Pak Seno dan bu Astiti bengong melihat pipi chuby putih kemerahan, rambut ikal tanpa disisir khas bangun tidur, tetapi tidak mengurangi kecantikan bocah itu. Tangan mungil itu pun meraih punggung tangan pak Seno menciumnya, lalu pindah ke tangan Astiti.
"Nama kamu siapa sayang..." bu Astiti membungkuk memandangi wajah Adel seketika jatuh hati walaupun entah siapa anak itu.
"Nama saya Adel Oma. Adeline Zivana" Adel menyebut nama lengkap. Adel langsung akrab mengurai senyum, menampilkan gigi putih, mata lentik kebiruan. Membuat bu Astiti semakin kagum.
"Kita masuk yuk" bu Astiti menuntun Adel ke dalam rumah. Sementara pak Seno masih mencecar pertanyaan Arumi seputar Adel.
"Adel itu anak bos aku di perusahaan sepatu terkenal di Tangerang Yah"
"Memang kamu bekerja?" Potong pak Seno. Pak Seno sebenarnya tidak mengizinkan Arumi bekerja yang terlalu memporser diri. Ia lebih senang anak perempuannya mengajar. Jika suatu saat nanti Arumi menikah dan mempunyai anak, waktunya tidak tersita habis untuk bekerja, tentu kasih sayang anak-anak tidak akan berkurang. Seperti yang Seno terapkan kepada sang istri. Seno tidak melarang Astiti bekerja tetapi harus bisa membagi waktu untuk Arumi dan Yudha.

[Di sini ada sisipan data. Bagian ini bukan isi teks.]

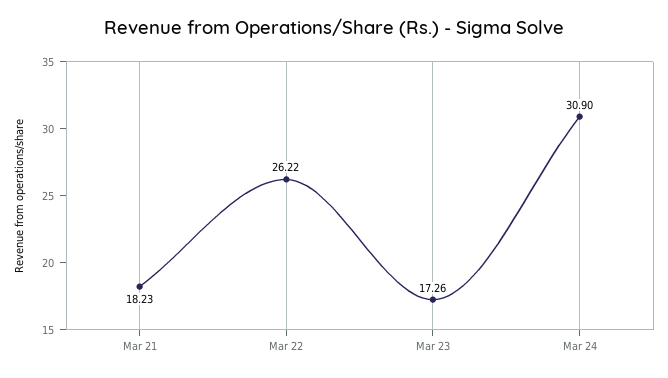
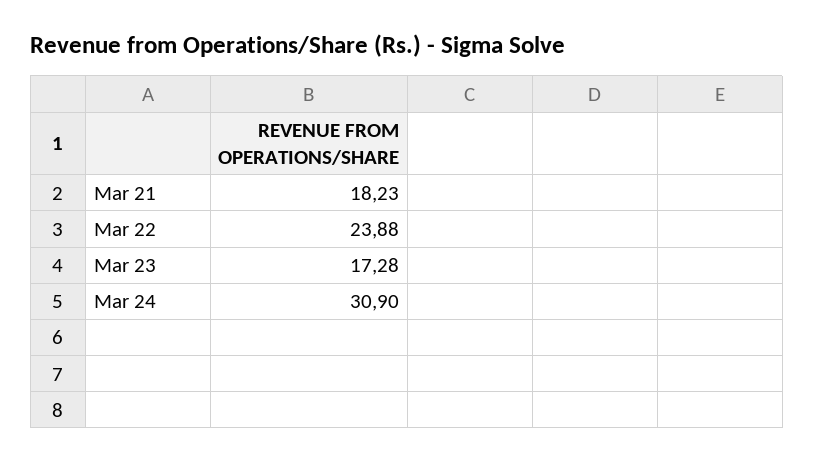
Mar 22: 26.22 -> 23.88
Mar 23: 17.26 -> 17.28

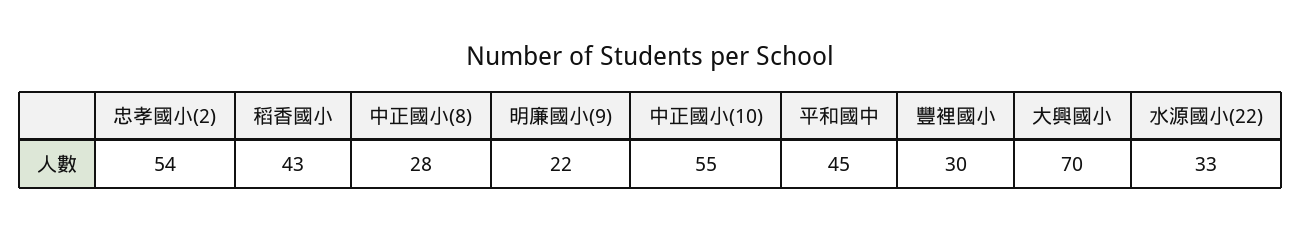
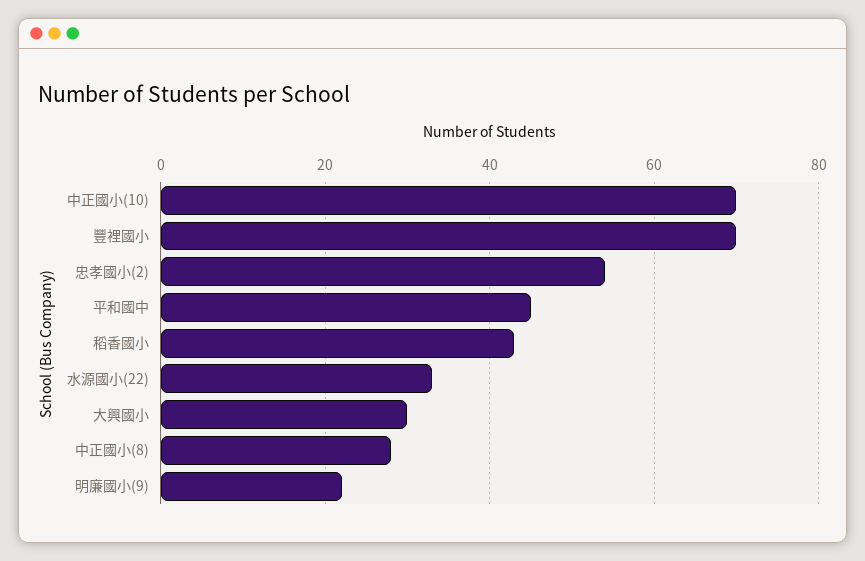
中正國小(10): 55 -> 70
豐裡國小: 30 -> 70
大興國小: 70 -> 30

"Iya, hihihi..." Arumi terkikik karena sudah bisa menangkap bahwa sang ayah tidak mengizinkan. "Tapi sekarang sudah berhenti kok Yah" sambung Arumi.
"Kamu ini, pantas saja skripsi kamu kemarin hampir gagal" Pak Seno memeluk pundak putri kesayangan itu. Arumi memang selalu dimanja oleh pak Seno, hampir tidak pernah dimarahi jika bukan karena melakukan kesalahan besar, maka Arumi syok ketika mendapat perlakuan kasar dari Davin.
"Sebaiknya kita ke dalam Yah. Ayah istirahat dulu" Arumi mengait lengan pak Seno, setelah istirahat nanti baru akan berbicara serius. Tiba di ruang tamu, Arumi memandangi bu Astiti yang masih mengajak Adel ngobrol sambil tertawa.
"Ya Allah... semoga Ayah juga sayang pada Adel seperti Ibu" batin Arumi, ia berharap semuanya akan berjalan lancar.
"Arumi... Ibu ganti baju dulu, terus kita makan bareng Nduk" ucap bu Astiti ketika menyadari bahwa Arumi sudah di belakangnya.
"Iya Bu" Arumi mengajak Adel ke kamar, sementara bu Astiti ke kamarnya sendiri bersama sang suami.
"Ibu kenapa?" Pak Seno yang sedang membuka kemeja merasa ada yang aneh dengan istrinya itu. Ia memandangi bu Astiti yang duduk di pinggir tempat tidur sambil melamun.
"Tidak apa-apa" bu Astiti pun melangkah ke kamar mandi, lima menit kemudian kembali.
"Ayo makan dulu Yah" ajak bu Astiti setelah ganti baju batik atas bawah bahan adem untuk santai di rumah.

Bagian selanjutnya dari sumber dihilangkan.